WHAT YOU SHOULD DO = Arrange every line of text in the material below as a numbered list, omitting any blank lines. Leave the pictures out of the answer.

PROVIDED MATERIAL =
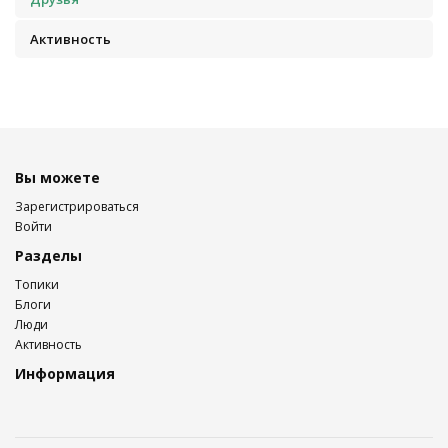
Активность
Вы можете
Зарегистрироваться
Войти
Разделы
Топики
Блоги
Люди
Активность
Информация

SOLUTION TO THE EXERCISE =
1. Активность
2. Вы можете
3. Зарегистрироваться
4. Войти
5. Разделы
6. Топики
7. Блоги
8. Люди
9. Активность
10. Информация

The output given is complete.